Records contained in a dataset
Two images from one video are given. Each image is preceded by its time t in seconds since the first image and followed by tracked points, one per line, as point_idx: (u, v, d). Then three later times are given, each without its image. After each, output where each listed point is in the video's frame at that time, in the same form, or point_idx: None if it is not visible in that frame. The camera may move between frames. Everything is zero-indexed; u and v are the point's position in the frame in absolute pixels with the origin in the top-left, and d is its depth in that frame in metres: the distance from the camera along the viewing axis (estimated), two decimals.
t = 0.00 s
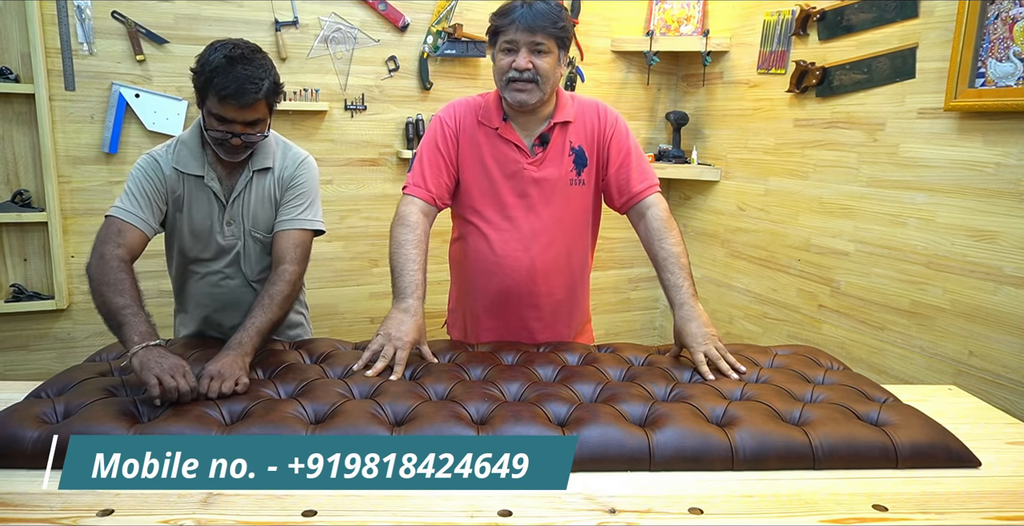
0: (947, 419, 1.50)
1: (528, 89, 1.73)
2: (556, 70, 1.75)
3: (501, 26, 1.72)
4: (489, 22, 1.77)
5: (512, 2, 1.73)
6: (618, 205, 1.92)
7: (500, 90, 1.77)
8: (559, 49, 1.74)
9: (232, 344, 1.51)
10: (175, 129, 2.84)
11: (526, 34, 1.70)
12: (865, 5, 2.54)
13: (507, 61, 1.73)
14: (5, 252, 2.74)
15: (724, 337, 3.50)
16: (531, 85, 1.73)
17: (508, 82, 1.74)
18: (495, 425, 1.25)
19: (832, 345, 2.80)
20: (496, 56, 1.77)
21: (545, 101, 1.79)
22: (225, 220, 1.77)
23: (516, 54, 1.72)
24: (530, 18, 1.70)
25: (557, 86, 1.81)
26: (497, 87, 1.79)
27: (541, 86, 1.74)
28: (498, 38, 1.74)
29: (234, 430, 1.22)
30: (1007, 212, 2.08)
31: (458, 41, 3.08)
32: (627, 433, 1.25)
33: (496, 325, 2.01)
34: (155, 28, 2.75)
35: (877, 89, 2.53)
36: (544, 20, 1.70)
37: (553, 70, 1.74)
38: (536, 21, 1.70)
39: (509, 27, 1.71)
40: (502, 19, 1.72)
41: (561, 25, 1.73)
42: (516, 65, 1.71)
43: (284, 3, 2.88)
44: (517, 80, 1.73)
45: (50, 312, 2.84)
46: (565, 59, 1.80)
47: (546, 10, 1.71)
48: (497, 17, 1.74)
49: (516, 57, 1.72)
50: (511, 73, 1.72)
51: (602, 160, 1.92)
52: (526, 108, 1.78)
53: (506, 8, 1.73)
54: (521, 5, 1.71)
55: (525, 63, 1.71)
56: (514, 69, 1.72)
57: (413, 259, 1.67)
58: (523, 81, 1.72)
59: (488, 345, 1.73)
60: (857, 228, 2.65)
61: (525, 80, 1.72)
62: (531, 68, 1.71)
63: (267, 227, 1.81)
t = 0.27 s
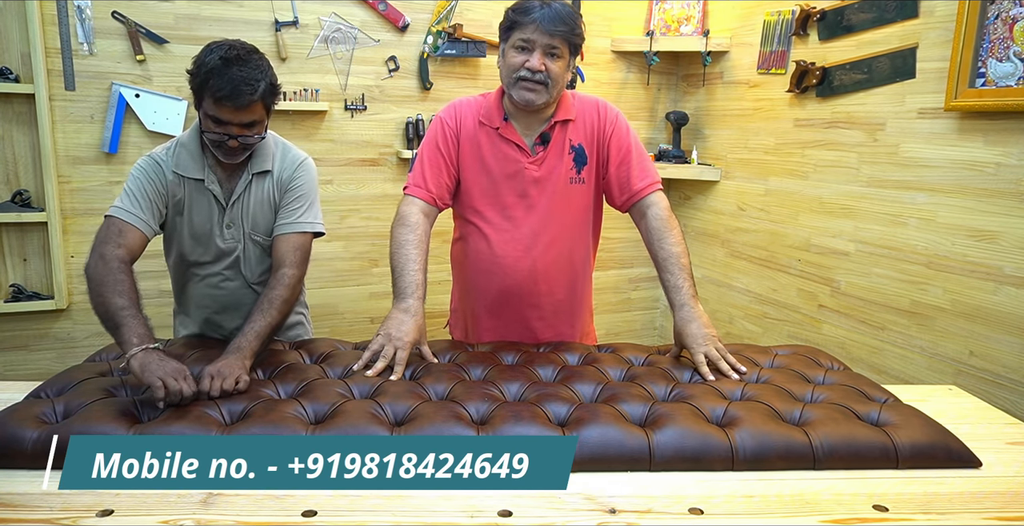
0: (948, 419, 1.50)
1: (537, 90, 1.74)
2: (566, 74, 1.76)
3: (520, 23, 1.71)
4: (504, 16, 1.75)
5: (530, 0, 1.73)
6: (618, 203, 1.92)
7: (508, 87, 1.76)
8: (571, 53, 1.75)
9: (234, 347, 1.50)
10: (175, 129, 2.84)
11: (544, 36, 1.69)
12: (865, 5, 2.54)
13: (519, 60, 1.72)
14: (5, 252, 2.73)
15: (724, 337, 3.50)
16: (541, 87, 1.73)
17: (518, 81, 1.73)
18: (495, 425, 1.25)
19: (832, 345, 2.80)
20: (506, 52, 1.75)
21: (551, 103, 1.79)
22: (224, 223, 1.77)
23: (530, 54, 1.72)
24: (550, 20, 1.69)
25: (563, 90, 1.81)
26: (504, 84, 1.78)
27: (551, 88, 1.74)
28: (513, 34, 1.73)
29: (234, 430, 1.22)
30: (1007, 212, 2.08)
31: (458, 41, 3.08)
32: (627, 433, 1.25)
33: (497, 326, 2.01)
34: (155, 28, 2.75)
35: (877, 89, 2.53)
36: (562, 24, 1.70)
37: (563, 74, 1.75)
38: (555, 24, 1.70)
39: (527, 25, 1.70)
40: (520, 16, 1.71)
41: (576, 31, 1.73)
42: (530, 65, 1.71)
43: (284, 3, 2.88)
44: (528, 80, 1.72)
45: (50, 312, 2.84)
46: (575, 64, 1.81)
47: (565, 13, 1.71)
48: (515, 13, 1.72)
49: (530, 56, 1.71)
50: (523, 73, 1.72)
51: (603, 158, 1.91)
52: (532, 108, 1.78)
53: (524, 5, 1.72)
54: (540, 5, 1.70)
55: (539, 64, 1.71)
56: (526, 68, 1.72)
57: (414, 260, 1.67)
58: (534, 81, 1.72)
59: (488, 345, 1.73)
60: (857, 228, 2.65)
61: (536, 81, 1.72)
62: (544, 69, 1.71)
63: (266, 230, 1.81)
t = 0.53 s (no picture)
0: (948, 419, 1.49)
1: (542, 91, 1.74)
2: (569, 74, 1.76)
3: (523, 24, 1.70)
4: (506, 16, 1.74)
5: (530, 1, 1.72)
6: (620, 202, 1.91)
7: (511, 89, 1.76)
8: (574, 54, 1.75)
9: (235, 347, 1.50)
10: (175, 128, 2.84)
11: (548, 38, 1.69)
12: (865, 5, 2.54)
13: (524, 62, 1.72)
14: (5, 252, 2.73)
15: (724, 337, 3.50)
16: (544, 89, 1.74)
17: (523, 83, 1.73)
18: (495, 425, 1.25)
19: (832, 345, 2.80)
20: (510, 54, 1.75)
21: (554, 104, 1.80)
22: (223, 224, 1.77)
23: (533, 55, 1.72)
24: (554, 21, 1.69)
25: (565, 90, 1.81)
26: (507, 85, 1.78)
27: (554, 90, 1.75)
28: (516, 35, 1.72)
29: (234, 430, 1.22)
30: (1007, 212, 2.08)
31: (458, 41, 3.08)
32: (627, 433, 1.24)
33: (498, 326, 2.01)
34: (154, 28, 2.75)
35: (877, 89, 2.53)
36: (566, 24, 1.70)
37: (566, 74, 1.75)
38: (559, 24, 1.69)
39: (532, 26, 1.69)
40: (523, 17, 1.70)
41: (579, 31, 1.73)
42: (534, 67, 1.71)
43: (284, 3, 2.88)
44: (532, 82, 1.72)
45: (50, 312, 2.84)
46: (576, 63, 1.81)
47: (568, 13, 1.71)
48: (517, 14, 1.72)
49: (534, 58, 1.71)
50: (527, 75, 1.72)
51: (603, 156, 1.91)
52: (538, 109, 1.78)
53: (526, 6, 1.71)
54: (543, 6, 1.70)
55: (543, 66, 1.71)
56: (531, 70, 1.72)
57: (415, 260, 1.67)
58: (540, 83, 1.72)
59: (489, 345, 1.73)
60: (857, 228, 2.65)
61: (541, 83, 1.73)
62: (549, 71, 1.71)
63: (265, 230, 1.81)
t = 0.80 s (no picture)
0: (947, 419, 1.50)
1: (550, 90, 1.74)
2: (575, 75, 1.76)
3: (534, 23, 1.70)
4: (515, 16, 1.74)
5: (539, 0, 1.72)
6: (620, 202, 1.91)
7: (519, 88, 1.75)
8: (580, 54, 1.76)
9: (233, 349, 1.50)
10: (175, 129, 2.84)
11: (559, 37, 1.69)
12: (865, 5, 2.54)
13: (533, 61, 1.71)
14: (5, 252, 2.74)
15: (724, 337, 3.50)
16: (552, 88, 1.74)
17: (531, 82, 1.73)
18: (495, 425, 1.25)
19: (832, 345, 2.81)
20: (518, 52, 1.74)
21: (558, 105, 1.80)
22: (222, 224, 1.78)
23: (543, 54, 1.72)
24: (564, 21, 1.69)
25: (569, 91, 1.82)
26: (515, 84, 1.76)
27: (562, 89, 1.75)
28: (525, 34, 1.72)
29: (234, 430, 1.22)
30: (1007, 212, 2.08)
31: (458, 41, 3.08)
32: (627, 433, 1.25)
33: (499, 326, 2.01)
34: (155, 28, 2.75)
35: (877, 89, 2.53)
36: (576, 25, 1.71)
37: (573, 75, 1.75)
38: (570, 24, 1.70)
39: (543, 25, 1.69)
40: (534, 16, 1.70)
41: (587, 32, 1.74)
42: (545, 65, 1.70)
43: (284, 3, 2.88)
44: (542, 80, 1.72)
45: (50, 312, 2.84)
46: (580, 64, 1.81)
47: (576, 14, 1.71)
48: (528, 13, 1.71)
49: (544, 57, 1.71)
50: (537, 73, 1.71)
51: (604, 156, 1.91)
52: (543, 109, 1.78)
53: (536, 6, 1.71)
54: (553, 6, 1.70)
55: (553, 64, 1.71)
56: (541, 68, 1.71)
57: (416, 260, 1.67)
58: (548, 83, 1.72)
59: (489, 345, 1.73)
60: (857, 228, 2.65)
61: (550, 82, 1.72)
62: (558, 69, 1.71)
63: (264, 231, 1.81)
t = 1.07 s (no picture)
0: (947, 419, 1.50)
1: (552, 97, 1.73)
2: (575, 77, 1.75)
3: (533, 32, 1.67)
4: (513, 22, 1.71)
5: (537, 5, 1.68)
6: (620, 202, 1.91)
7: (521, 95, 1.75)
8: (580, 57, 1.74)
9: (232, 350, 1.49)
10: (175, 128, 2.84)
11: (558, 45, 1.67)
12: (865, 5, 2.54)
13: (534, 70, 1.70)
14: (5, 252, 2.73)
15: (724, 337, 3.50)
16: (555, 94, 1.73)
17: (534, 90, 1.72)
18: (495, 425, 1.25)
19: (832, 345, 2.81)
20: (518, 60, 1.72)
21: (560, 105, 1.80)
22: (220, 224, 1.78)
23: (543, 62, 1.70)
24: (563, 28, 1.66)
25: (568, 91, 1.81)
26: (517, 92, 1.76)
27: (564, 93, 1.75)
28: (524, 42, 1.69)
29: (234, 430, 1.22)
30: (1007, 212, 2.08)
31: (458, 41, 3.08)
32: (627, 432, 1.25)
33: (500, 325, 2.01)
34: (155, 28, 2.75)
35: (877, 89, 2.53)
36: (575, 30, 1.68)
37: (573, 78, 1.75)
38: (569, 30, 1.67)
39: (542, 34, 1.66)
40: (532, 24, 1.67)
41: (586, 35, 1.71)
42: (546, 74, 1.69)
43: (284, 3, 2.88)
44: (545, 89, 1.72)
45: (50, 312, 2.84)
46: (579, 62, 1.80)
47: (575, 18, 1.68)
48: (526, 21, 1.68)
49: (545, 65, 1.70)
50: (540, 82, 1.71)
51: (605, 156, 1.91)
52: (546, 113, 1.78)
53: (534, 12, 1.68)
54: (551, 11, 1.66)
55: (554, 72, 1.70)
56: (542, 77, 1.70)
57: (416, 259, 1.67)
58: (551, 90, 1.72)
59: (489, 345, 1.73)
60: (857, 228, 2.65)
61: (552, 89, 1.72)
62: (559, 77, 1.71)
63: (263, 231, 1.81)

* What you need to do *
Return exactly the lines above, from the one with "54: (521, 5, 1.71)" up to and including the one with "3: (520, 23, 1.71)", and include no pictures.

* Reply to the task *
54: (521, 5, 1.71)
55: (525, 63, 1.71)
56: (514, 69, 1.72)
57: (413, 259, 1.67)
58: (523, 81, 1.72)
59: (488, 345, 1.73)
60: (857, 228, 2.65)
61: (525, 80, 1.72)
62: (531, 68, 1.71)
63: (267, 227, 1.81)
t = 0.27 s
0: (948, 419, 1.50)
1: (537, 90, 1.74)
2: (566, 74, 1.76)
3: (520, 23, 1.71)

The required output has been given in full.